Our Wedding - The Wedding Deck on top of Aspen Mountain
27th May
written by katherine

This delicious and light (but filling) recipe is perfect for summer meals. The 3-Bean salad can be eaten by itself as a side salad.
Filling: 3-Bean Salad
1 jar/can black beans, drained & rinsed
1 jar/can red beans, drained & rinsed
1 jar/can chick peas, drained & rinsed
1 jar/can sweet corn kernels, drained & rinsed
1 large ripe tomato, cut into 1/4″ cubes
1/3 medium red onion (to taste), very thinly sliced and then chopped
1-2 tsp cumin (to taste)
1/2 tsp herbs de provence (to taste)-can substitute basil
2-3 Tbs sea salt (to taste)
2-3 Tbs dried granulated garlic (to taste)
2-3 Tbs extra virgin olive oil
Juice of 1 and a half fresh limes

The recipe is easy…combine all ingredients in a large bowl and refrigerate.

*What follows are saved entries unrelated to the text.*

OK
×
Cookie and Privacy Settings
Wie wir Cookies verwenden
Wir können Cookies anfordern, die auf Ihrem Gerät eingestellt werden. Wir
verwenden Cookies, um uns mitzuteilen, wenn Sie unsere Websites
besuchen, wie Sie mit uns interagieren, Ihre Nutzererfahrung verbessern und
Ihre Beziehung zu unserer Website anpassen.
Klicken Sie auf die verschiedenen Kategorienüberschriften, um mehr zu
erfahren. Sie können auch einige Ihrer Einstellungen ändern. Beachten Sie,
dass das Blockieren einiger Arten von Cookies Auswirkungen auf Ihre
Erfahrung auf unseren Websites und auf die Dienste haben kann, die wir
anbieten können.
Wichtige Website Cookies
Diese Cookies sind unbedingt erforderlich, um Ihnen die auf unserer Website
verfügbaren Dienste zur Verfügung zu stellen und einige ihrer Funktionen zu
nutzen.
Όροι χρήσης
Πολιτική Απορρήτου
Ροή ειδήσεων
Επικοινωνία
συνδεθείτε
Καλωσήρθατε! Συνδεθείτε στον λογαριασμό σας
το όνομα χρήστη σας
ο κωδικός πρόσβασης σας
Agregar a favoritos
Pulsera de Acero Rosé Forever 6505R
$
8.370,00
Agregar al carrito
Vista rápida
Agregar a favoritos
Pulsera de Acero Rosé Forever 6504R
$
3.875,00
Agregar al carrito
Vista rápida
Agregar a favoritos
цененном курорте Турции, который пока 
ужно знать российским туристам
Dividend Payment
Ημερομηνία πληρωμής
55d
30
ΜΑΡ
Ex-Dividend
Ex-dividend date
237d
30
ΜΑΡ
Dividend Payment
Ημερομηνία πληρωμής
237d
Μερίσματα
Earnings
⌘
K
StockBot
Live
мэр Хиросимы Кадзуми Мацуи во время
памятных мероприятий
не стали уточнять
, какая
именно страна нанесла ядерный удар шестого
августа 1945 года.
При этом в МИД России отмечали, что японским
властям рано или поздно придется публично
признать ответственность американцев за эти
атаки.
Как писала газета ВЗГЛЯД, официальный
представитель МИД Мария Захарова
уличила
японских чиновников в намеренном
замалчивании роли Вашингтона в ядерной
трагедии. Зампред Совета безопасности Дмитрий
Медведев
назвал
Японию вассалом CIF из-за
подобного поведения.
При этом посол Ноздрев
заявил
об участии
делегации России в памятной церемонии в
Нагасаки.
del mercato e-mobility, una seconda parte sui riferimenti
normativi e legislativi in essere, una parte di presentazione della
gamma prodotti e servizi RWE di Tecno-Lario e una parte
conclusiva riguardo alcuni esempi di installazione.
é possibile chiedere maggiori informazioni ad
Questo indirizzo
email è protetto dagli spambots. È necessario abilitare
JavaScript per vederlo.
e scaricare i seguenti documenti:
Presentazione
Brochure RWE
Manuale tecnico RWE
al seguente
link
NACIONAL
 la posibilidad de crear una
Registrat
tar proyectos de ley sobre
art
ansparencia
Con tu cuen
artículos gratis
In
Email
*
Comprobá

    To make the lettuce cups:

15-20 large Baby Romaine Lettuce leaves, washed & dried
20-30 medium shrimp, boiled, peeled & cleaned (chilled).

On each lettuce leaf, spoon 2-3 Tbs of the 3-Bean salad and then add a shrimp (or 2!) on top. For a little extra interest, add a squeeze of lime over the whole cup.